The graduation day took place at the Technische Universität Berlin, where vice president Hans-Ulrich Heiß welcomed the students.  Sixty-six of the 238 graduates attended either their first or second year at the Berlin-based university. The other students went to two universities within the network that make up the EIT Digital Master School. Currently, students can choose to study at two of 18 participating universities.

The EIT Digital Master School is a European network of top technical universities that has been offering technical master’s programmes and a business minor in innovation and entrepreneurship since 2012. Students learn how to translate technological acumen into business success. Upon successful completion of their master’s, students receive two diplomas: one from each university they attended. In between the two years of their master’s, students attend a two-week Summer School where they convert real life business cases into business solutions.

The vast majority of students – 185 – ­succeed in finishing the 120 ECTS credits at EIT Digital Master School within the given two years - like Roman Prytkov who graduated last year, and this Saturday was talking about the startup he built together with Tolga Varol who graduated this year. DriveTrust started as a summer school case study and is now an innovation activity within the EIT Digital ecosystem.  A lot of students are building their own company, or intend to start one at some point; yet the majority put their technical and entrepreneurial skills to practice in companies for now. Most of them are already recruited before receiving their diplomas. That is what they wrote on slides that appear onscreen when they retrieve their certificate on stage. Remarkably, a lot of them want to pursue a PhD, for example an industrial one at the EIT Digital Doctoral School.

EIT Digital students come from all over the world. 54 per cent of this year’s cohort are European, and the other 46 per cent come from countries such as the USA, Australia, Pakistan, Russian, Mexico and Egypt. Most of them prefer to use their skills in Europe, which fits well with the European mission of attracting top talent to build a strong digital Europe. Of this year’s graduates, 30 per cent are female, 70 per cent male. Within Europe, the largest number of this year’s graduates come from Italy, Spain, Germany and Hungary.

Graduates have studied different programmes. Data Science, a programme that started four years ago, delivers the most students: 61, followed by Embedded systems (51) and Human Computer Interaction and Design (39). Among the cohort, 23 may call themselves security & privacy engineers and 23 cloud computing and services specialists. Other programmes are Internet Technology and Architecture (15), Digital Media Technology (17) and Software and Service Architecture (7).

In the speeches students were challenged to aim high and innovate for the greater good.
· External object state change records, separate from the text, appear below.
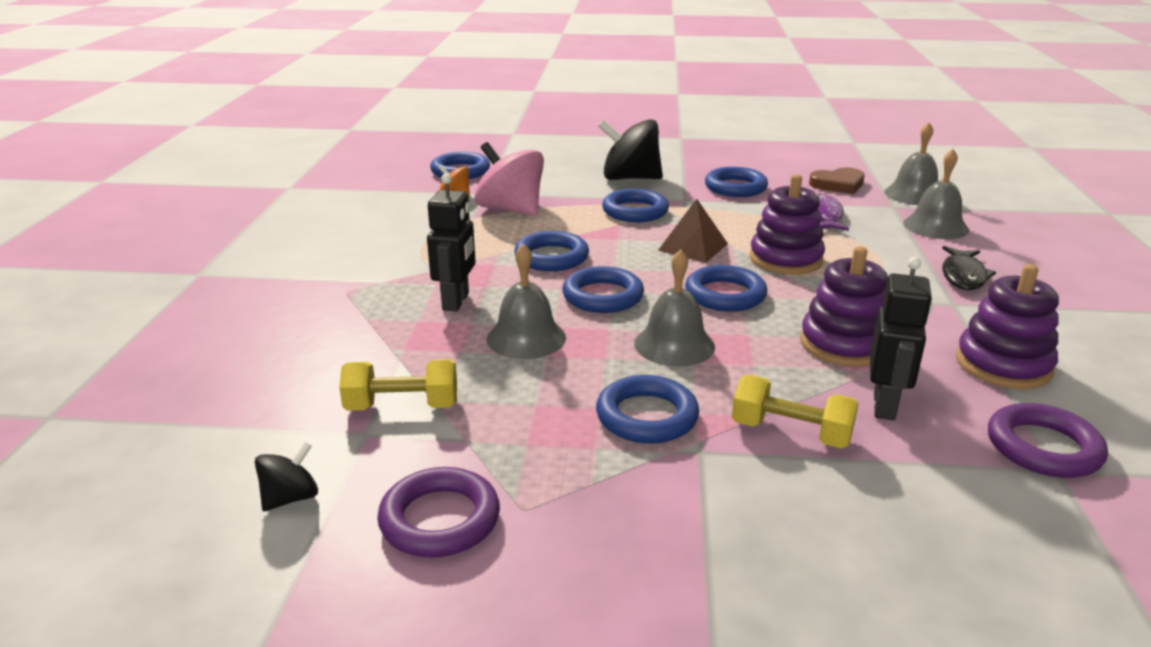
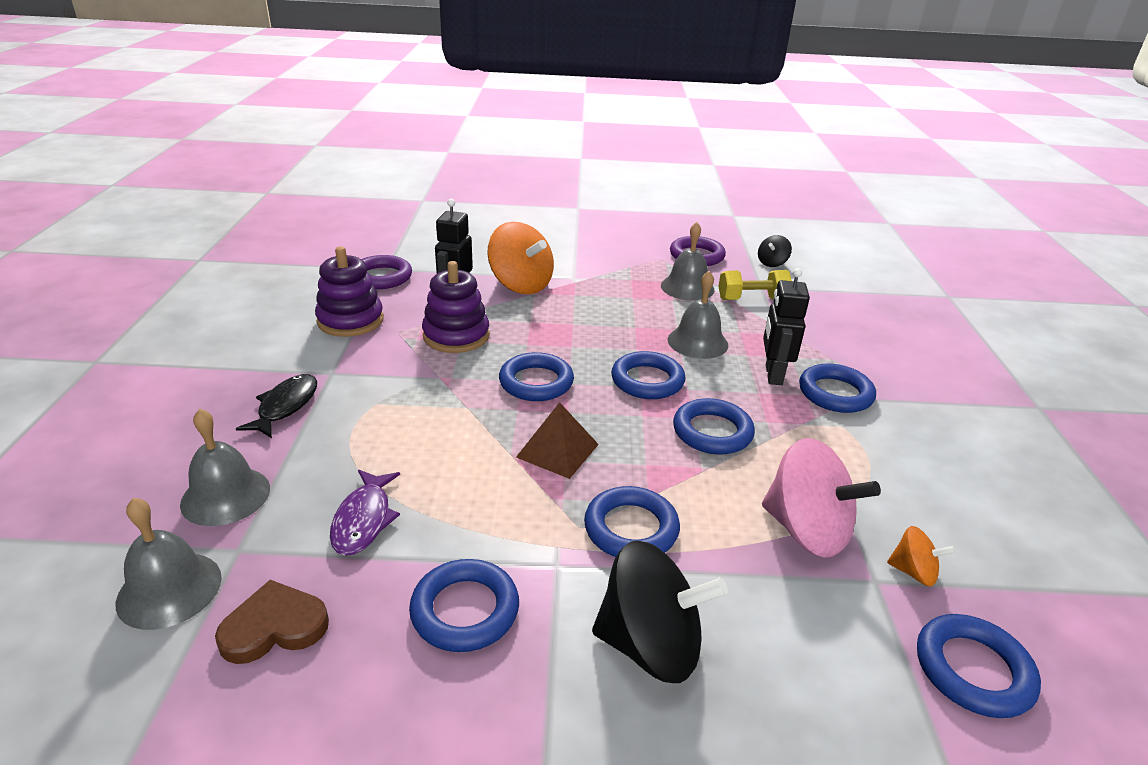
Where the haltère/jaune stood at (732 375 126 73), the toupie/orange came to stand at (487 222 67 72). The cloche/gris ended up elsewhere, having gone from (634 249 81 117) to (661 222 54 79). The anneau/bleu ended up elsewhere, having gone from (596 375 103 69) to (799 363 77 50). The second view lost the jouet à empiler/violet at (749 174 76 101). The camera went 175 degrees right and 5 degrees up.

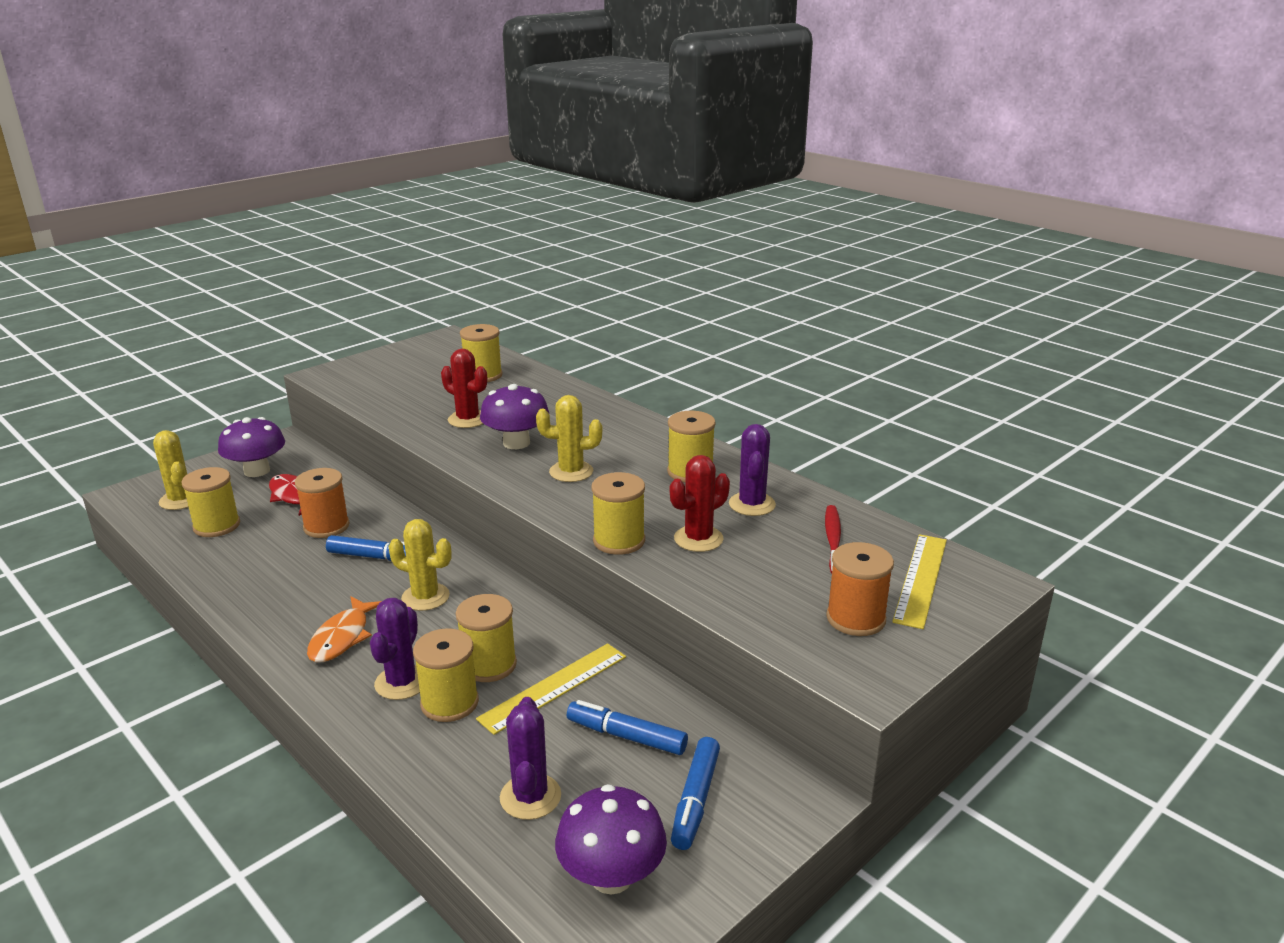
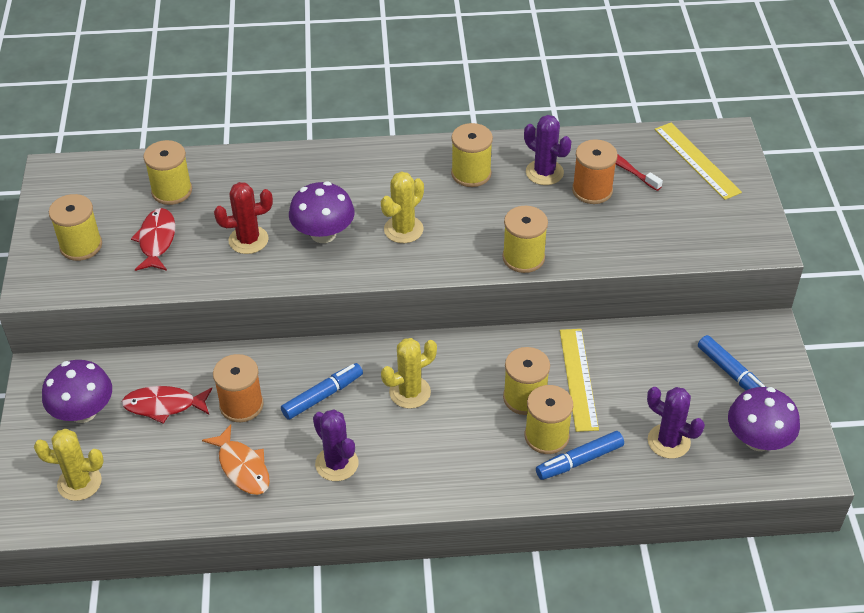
The bobine/jaune ended up elsewhere, having gone from (181 467 59 70) to (49 194 53 67). The second view gained the poisson/rouge at (131 208 44 63). The poisson/orange ended up elsewhere, having gone from (307 596 75 67) to (202 424 68 71). The cactus/violet ended up elsewhere, having gone from (370 598 50 102) to (313 410 46 71). The feutre/bleu ended up elsewhere, having gone from (567 700 121 55) to (536 431 88 49). The bobine/orange ended up elsewhere, having gone from (826 542 68 94) to (572 139 46 65). The second view lost the cactus/rouge at (670 455 60 97). The camera went 50 degrees left and 20 degrees up.

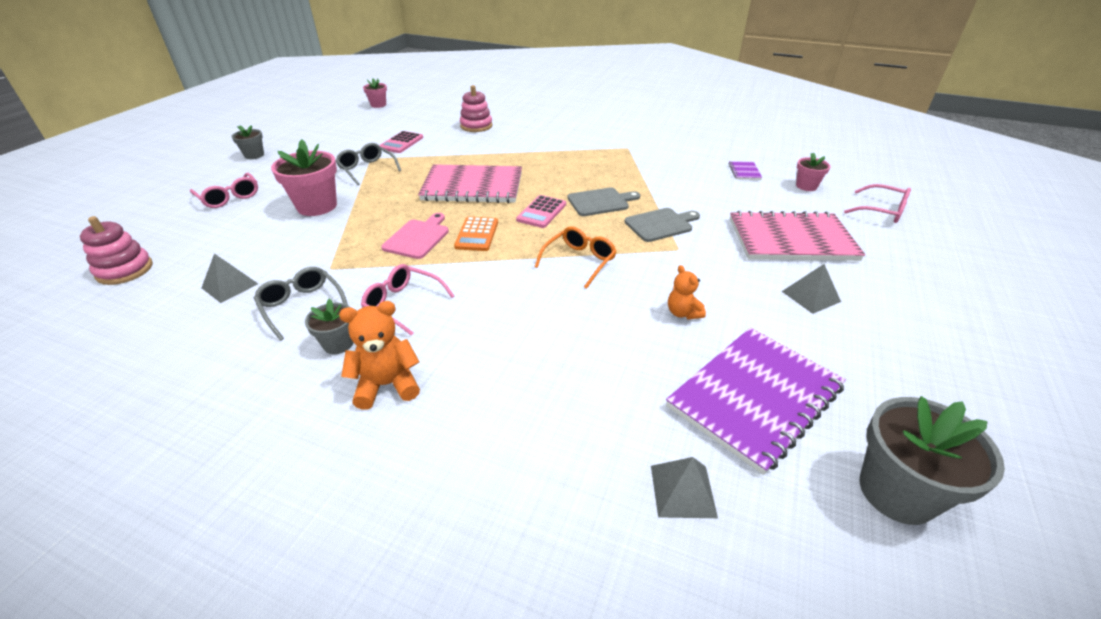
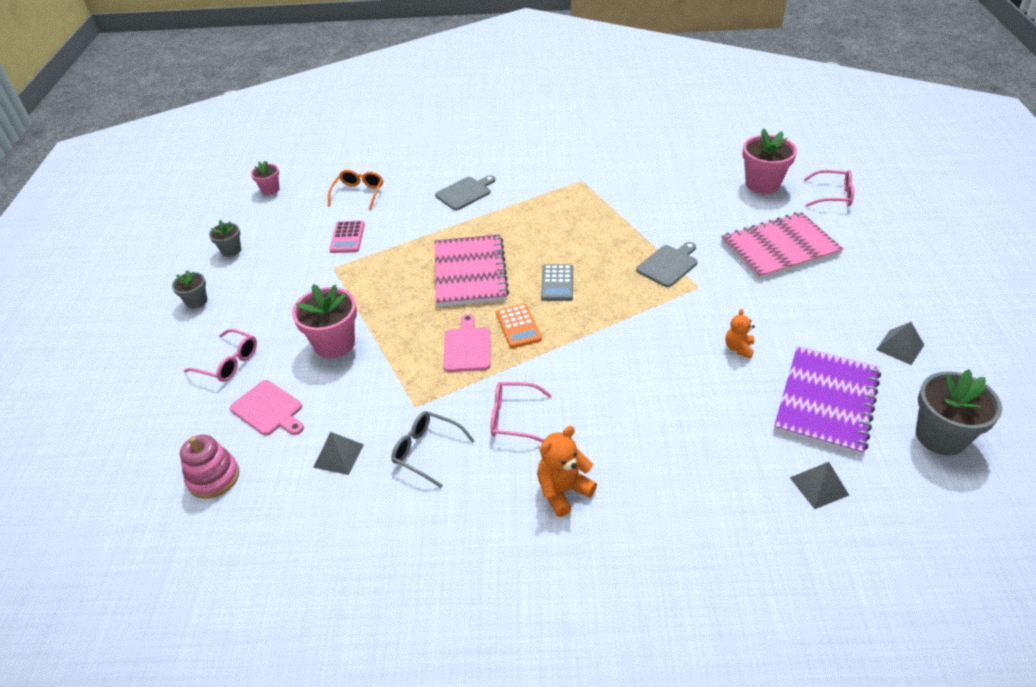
The pot de fleurs/gris ended up elsewhere, having gone from (305 298 49 56) to (209 220 32 37). The second view gained the planche à découper/rose at (230 380 74 56). The lunettes/orange ended up elsewhere, having gone from (535 226 82 63) to (328 170 55 40). The planche à découper/gris ended up elsewhere, having gone from (568 188 72 28) to (435 175 60 35). The carnet/rose at (418 164 104 39) ended up facing another way, 75 degrees counterclockwise from before. What was the calculatrice/rose at (516 195 50 33) turned into the calculatrice/gris at (541 264 32 37). The ours en peluche/orange at (668 265 38 55) ended up facing another way, 60 degrees clockwise from before. The size of the pot de fleurs/rose at (796 152 35 39) changed by a factor of 1.81. The pyramide/gris ended up elsewhere, having gone from (782 264 59 50) to (876 322 48 43). The second view lost the lunettes/gris at (336 143 65 42). The second view lost the jouet à empiler/rose at (460 85 32 47). The second view lost the carnet/violet at (728 161 34 19). The camera went 20 degrees left and 5 degrees up.

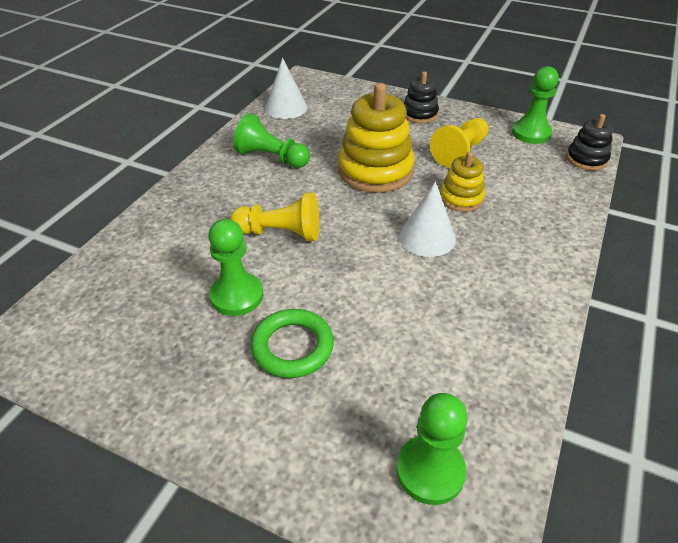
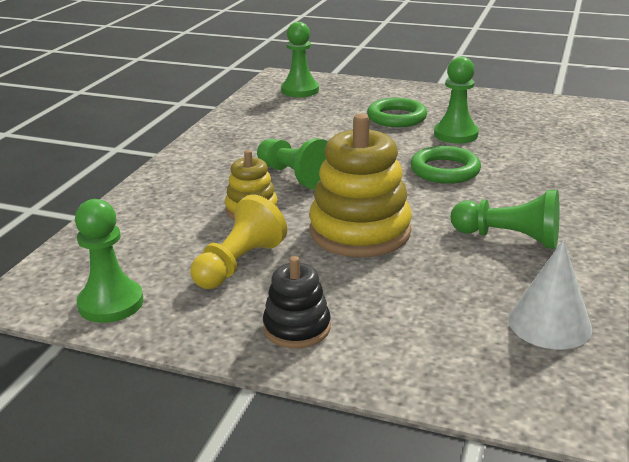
Where the cône/blanc stood at (399 181 57 76), the pion/vert came to stand at (257 138 71 52). Where the pion/jaune stood at (230 192 89 49), the anneau/vert came to stand at (410 146 71 38). The second view lost the jouet à empiler/noir at (566 114 47 57). The camera went 175 degrees right and 15 degrees down.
Willem Jonker, CEO EIT Digital, called on students to use their technical knowledge and business skills to “bring technology to market in order to benefit society and not threaten it”. That call was, in slightly different words, repeated by Ana Trbovic of EIT. Georg Hauer, general manager of the online German bank N26 echoed this sentiment. “If a goal seems achievable, you are probably aiming too low.” 

Arturo Varona, head of the EIT Digital Master School, said he was very proud of the students. “The skills our students learn are needed to build a strong digital Europe. That is what we expect them to do as well.”